* _Extracted page text data_:

►

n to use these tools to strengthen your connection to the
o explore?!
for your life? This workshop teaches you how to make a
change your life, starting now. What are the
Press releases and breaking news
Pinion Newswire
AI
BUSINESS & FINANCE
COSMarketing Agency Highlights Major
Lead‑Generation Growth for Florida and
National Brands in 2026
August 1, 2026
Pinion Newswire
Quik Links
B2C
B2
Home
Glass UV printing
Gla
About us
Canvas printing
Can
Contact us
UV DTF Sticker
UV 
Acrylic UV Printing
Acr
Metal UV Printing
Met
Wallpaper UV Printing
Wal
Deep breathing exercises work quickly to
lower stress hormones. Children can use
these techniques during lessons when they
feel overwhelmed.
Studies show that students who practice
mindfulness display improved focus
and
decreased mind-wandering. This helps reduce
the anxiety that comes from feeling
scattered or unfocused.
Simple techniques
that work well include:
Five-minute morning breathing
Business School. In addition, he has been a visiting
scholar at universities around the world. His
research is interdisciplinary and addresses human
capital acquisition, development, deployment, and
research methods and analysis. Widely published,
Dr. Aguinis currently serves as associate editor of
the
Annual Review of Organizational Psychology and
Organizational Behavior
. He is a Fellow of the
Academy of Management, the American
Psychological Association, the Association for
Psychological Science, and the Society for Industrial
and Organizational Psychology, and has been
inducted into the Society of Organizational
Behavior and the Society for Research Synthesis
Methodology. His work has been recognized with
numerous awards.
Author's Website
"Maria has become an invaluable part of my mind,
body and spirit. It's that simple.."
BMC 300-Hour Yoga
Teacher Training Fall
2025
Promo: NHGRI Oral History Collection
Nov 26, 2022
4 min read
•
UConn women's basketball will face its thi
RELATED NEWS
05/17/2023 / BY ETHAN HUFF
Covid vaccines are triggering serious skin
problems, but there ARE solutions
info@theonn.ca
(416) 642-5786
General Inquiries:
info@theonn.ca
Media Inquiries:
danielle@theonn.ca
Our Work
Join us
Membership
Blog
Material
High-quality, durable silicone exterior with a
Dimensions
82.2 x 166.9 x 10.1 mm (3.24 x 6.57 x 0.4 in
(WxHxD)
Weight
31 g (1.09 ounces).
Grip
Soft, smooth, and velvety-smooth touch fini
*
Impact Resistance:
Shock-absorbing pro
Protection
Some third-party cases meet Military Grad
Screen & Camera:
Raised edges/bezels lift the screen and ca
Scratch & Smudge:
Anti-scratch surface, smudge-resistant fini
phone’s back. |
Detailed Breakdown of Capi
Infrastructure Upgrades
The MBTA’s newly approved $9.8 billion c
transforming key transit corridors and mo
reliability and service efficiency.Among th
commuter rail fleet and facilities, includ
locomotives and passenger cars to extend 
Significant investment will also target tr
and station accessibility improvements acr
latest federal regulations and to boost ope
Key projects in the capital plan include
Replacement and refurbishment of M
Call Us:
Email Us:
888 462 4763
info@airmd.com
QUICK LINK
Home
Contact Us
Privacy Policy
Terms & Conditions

◄

Please be sure to repeat every entry exactly.

n to use these tools to strengthen your connection to the
o explore?!
for your life? This workshop teaches you how to make a
change your life, starting now. What are the
Press releases and breaking news
Pinion Newswire
AI
BUSINESS & FINANCE
COSMarketing Agency Highlights Major
Lead‑Generation Growth for Florida and
National Brands in 2026
August 1, 2026
Pinion Newswire
Quik Links
B2C
B2
Home
Glass UV printing
Gla
About us
Canvas printing
Can
Contact us
UV DTF Sticker
UV 
Acrylic UV Printing
Acr
Metal UV Printing
Met
Wallpaper UV Printing
Wal
Deep breathing exercises work quickly to
lower stress hormones. Children can use
these techniques during lessons when they
feel overwhelmed.
Studies show that students who practice
mindfulness display improved focus
and
decreased mind-wandering. This helps reduce
the anxiety that comes from feeling
scattered or unfocused.
Simple techniques
that work well include:
Five-minute morning breathing
Business School. In addition, he has been a visiting
scholar at universities around the world. His
research is interdisciplinary and addresses human
capital acquisition, development, deployment, and
research methods and analysis. Widely published,
Dr. Aguinis currently serves as associate editor of
the
Annual Review of Organizational Psychology and
Organizational Behavior
. He is a Fellow of the
Academy of Management, the American
Psychological Association, the Association for
Psychological Science, and the Society for Industrial
and Organizational Psychology, and has been
inducted into the Society of Organizational
Behavior and the Society for Research Synthesis
Methodology. His work has been recognized with
numerous awards.
Author's Website
"Maria has become an invaluable part of my mind,
body and spirit. It's that simple.."
BMC 300-Hour Yoga
Teacher Training Fall
2025
Promo: NHGRI Oral History Collection
Nov 26, 2022
4 min read
•
UConn women's basketball will face its thi
RELATED NEWS
05/17/2023 / BY ETHAN HUFF
Covid vaccines are triggering serious skin
problems, but there ARE solutions
info@theonn.ca
(416) 642-5786
General Inquiries:
info@theonn.ca
Media Inquiries:
danielle@theonn.ca
Our Work
Join us
Membership
Blog
Material
High-quality, durable silicone exterior with a
Dimensions
82.2 x 166.9 x 10.1 mm (3.24 x 6.57 x 0.4 in
(WxHxD)
Weight
31 g (1.09 ounces).
Grip
Soft, smooth, and velvety-smooth touch fini
*
Impact Resistance:
Shock-absorbing pro
Protection
Some third-party cases meet Military Grad
Screen & Camera:
Raised edges/bezels lift the screen and ca
Scratch & Smudge:
Anti-scratch surface, smudge-resistant fini
phone’s back. |
Detailed Breakdown of Capi
Infrastructure Upgrades
The MBTA’s newly approved $9.8 billion c
transforming key transit corridors and mo
reliability and service efficiency.Among th
commuter rail fleet and facilities, includ
locomotives and passenger cars to extend 
Significant investment will also target tr
and station accessibility improvements acr
latest federal regulations and to boost ope
Key projects in the capital plan include
Replacement and refurbishment of M
Call Us:
Email Us:
888 462 4763
info@airmd.com
QUICK LINK
Home
Contact Us
Privacy Policy
Terms & Conditions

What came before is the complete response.